# Sentiment Analysis on movie comments
The data we're using are movie comments from [IMDB](http://www.imdb.com/). It has been preprocessed and stored in `reviews.txt` and `labels.txt`. For the same line in these two files, `reviews.txt` contains the review and `labels.txt` contains corresponding label which is either `positive` or `negative`. The goal is to train a model against this data to tell whether a comment is positive or not.

## Part1: Preparing data
Task for this part:  
1. Convert a review to a vector (it's much easier to work with the neural network)
2. Reduce noise in data

### Load data
The data has been preprocessed that it only contains lower case characters. Labels are converted into upper case here to make it more like a constant.

In [1]:
with open('reviews.txt', 'r') as f:
    reviews = list(map(lambda x : x[:-1], f.readlines()))

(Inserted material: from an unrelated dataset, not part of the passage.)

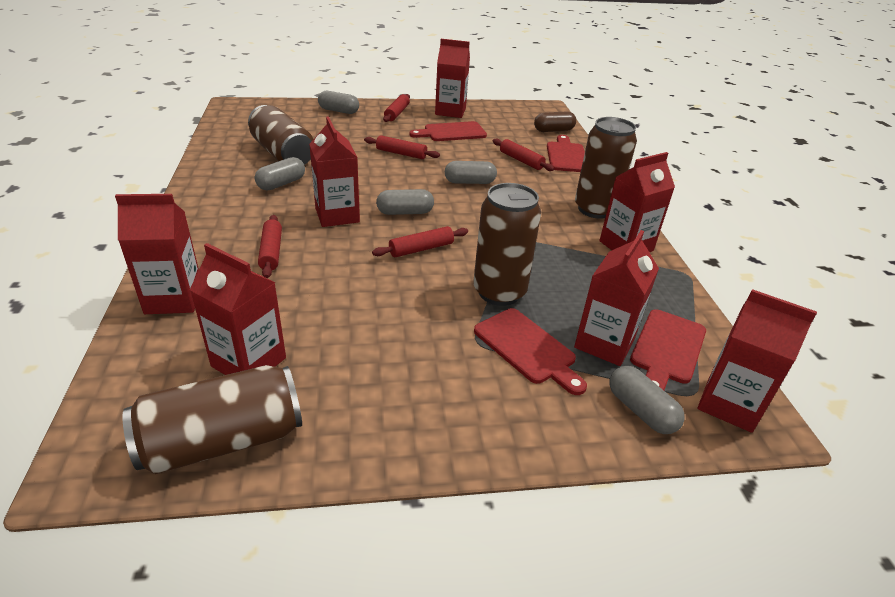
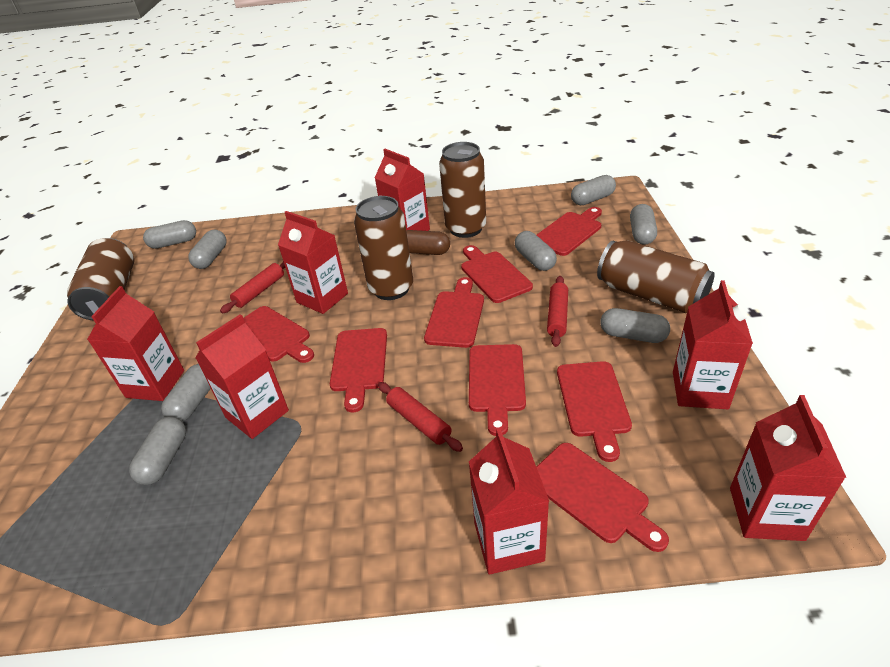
grey capsule: 5 -> 8
red cutting board: 4 -> 8
red rolling pin: 5 -> 3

with open('labels.txt', 'r') as f:
    labels = list(map(lambda x : x[:-1].upper(), f.readlines()))

### Count word frequency
The count of a word in all reviews can provide some useful information:
1. A word appears more often in positive reviews is found in a review, it's more likely to a positive review (same for negative)
2. A word appears equally often in positive and negative reviews contribute very little to the prediction

The first step is to count word frequency and then the count will be used to create a vocabulary to encode the review data

In [17]:
from collections import Counter
import numpy as np

positive_counts = Counter()
negative_counts = Counter()
total_counts = Counter()

for review, label in zip(reviews, labels):
    for word in review.split(' '):
        total_counts[word] += 1
        if label == 'POSITIVE':
            positive_counts[word] += 1
        if label == 'NEGATIVE':
            negative_counts[word] += 1

Calculate the ratios of positive and negative uses of words, notice the +1 in the denominator – that ensures we don't divide by zero for words that are only seen in positive reviews.

In [18]:
pos_neg_ratios = Counter()
for word in total_counts.keys():
    pos_neg_ratios[word] = positive_counts[word] / float(negative_counts[word]+1)

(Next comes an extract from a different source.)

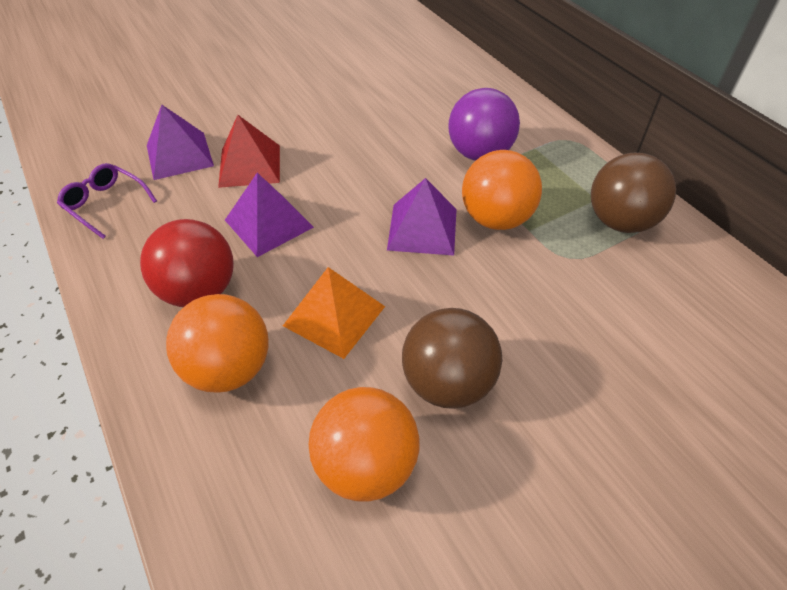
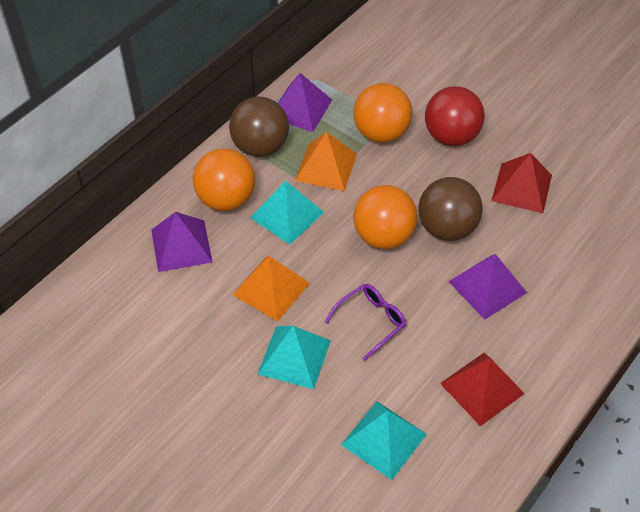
orange pyramid: 1 -> 2
purple ball: 1 -> 0
red pyramid: 1 -> 2
turquoise pyramid: 0 -> 3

Ratio values are not easy to compare for two reasons:
1. Neutral value is 1 instead of 0, comparing absolute values are easier when around zero
2. Ratios of positive and negative words don't have same magnitude  

To solve these two problems, convert ratios to logs in such a way: 

In [19]:
for word, ratio in pos_neg_ratios.items():
    if ratio >= 1:
        pos_neg_ratios[word] = np.log(ratio)
    else:
        pos_neg_ratios[word] = -np.log(1/(ratio+0.01))

### Noise Reduction
There are two kinds of noise we want to reduce:
1. Words appearing equally often in positive and negative reviews, they contribute very little to the prediction
2. Words appearing seldomly, they could be self made and not representational

We use two parameters `min_count` and `polarity_cutoff` to filter out those words and add the rest into vocabulary

In [22]:
min_count = 50
polarity_cutoff = 0.1

vocab = set()
for word, count in total_counts.items():
    if count > min_count and abs(pos_neg_ratios[word]) > polarity_cutoff:
        vocab.add(word)

Create the word-to-index dictionary

In [23]:
word2idx = dict() 
for i, word in enumerate(vocab):
    word2idx[word] = i

Convert a review into a vector

In [26]:
def review_to_vector(review):
    vector = np.zeros(len(vocab))
    for word in text.split(' '):
        idx = word2idx.get(word, None)
        if idx:
            vector[idx] = 1
    return vector